## What you will do
Transcribe all the lines below exactly. Omit the pictures.

## Collected data
........

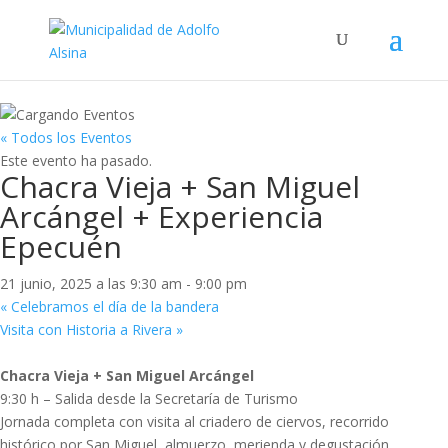
« Todos los Eventos
Este evento ha pasado.
Chacra Vieja + San Miguel
Arcángel + Experiencia
Epecuén
21 junio, 2025 a las 9:30 am
-
9:00 pm
«
Celebramos el día de la bandera
Visita con Historia a Rivera
»
Chacra Vieja + San Miguel Arcángel
9:30 h – Salida desde la Secretaría de Turismo
Jornada completa con visita al criadero de ciervos, recorrido
histórico por San Miguel, almuerzo, merienda y degustación.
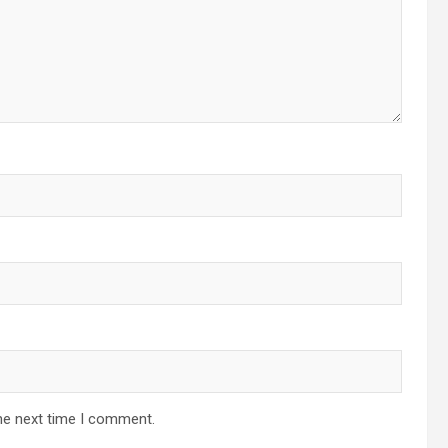
he next time I comment.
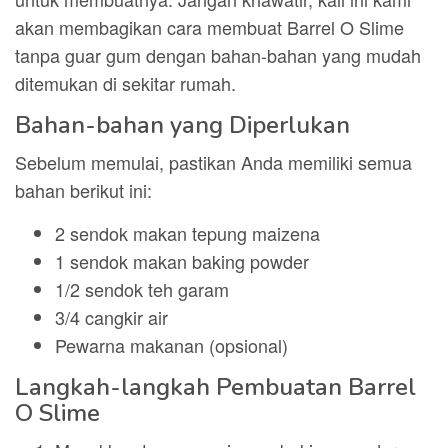
akan membagikan cara membuat Barrel O Slime
tanpa guar gum dengan bahan-bahan yang mudah
ditemukan di sekitar rumah.
Bahan-bahan yang Diperlukan
Sebelum memulai, pastikan Anda memiliki semua
bahan berikut ini:
2 sendok makan tepung maizena
1 sendok makan baking powder
1/2 sendok teh garam
3/4 cangkir air
Pewarna makanan (opsional)
Langkah-langkah Pembuatan Barrel
O Slime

........

## Completed task
« Todos los Eventos
Este evento ha pasado.
Chacra Vieja + San Miguel
Arcángel + Experiencia
Epecuén
21 junio, 2025 a las 9:30 am
-
9:00 pm
«
Celebramos el día de la bandera
Visita con Historia a Rivera
»
Chacra Vieja + San Miguel Arcángel
9:30 h – Salida desde la Secretaría de Turismo
Jornada completa con visita al criadero de ciervos, recorrido
histórico por San Miguel, almuerzo, merienda y degustación.
he next time I comment.
akan membagikan cara membuat Barrel O Slime
tanpa guar gum dengan bahan-bahan yang mudah
ditemukan di sekitar rumah.
Bahan-bahan yang Diperlukan
Sebelum memulai, pastikan Anda memiliki semua
bahan berikut ini:
2 sendok makan tepung maizena
1 sendok makan baking powder
1/2 sendok teh garam
3/4 cangkir air
Pewarna makanan (opsional)
Langkah-langkah Pembuatan Barrel
O Slime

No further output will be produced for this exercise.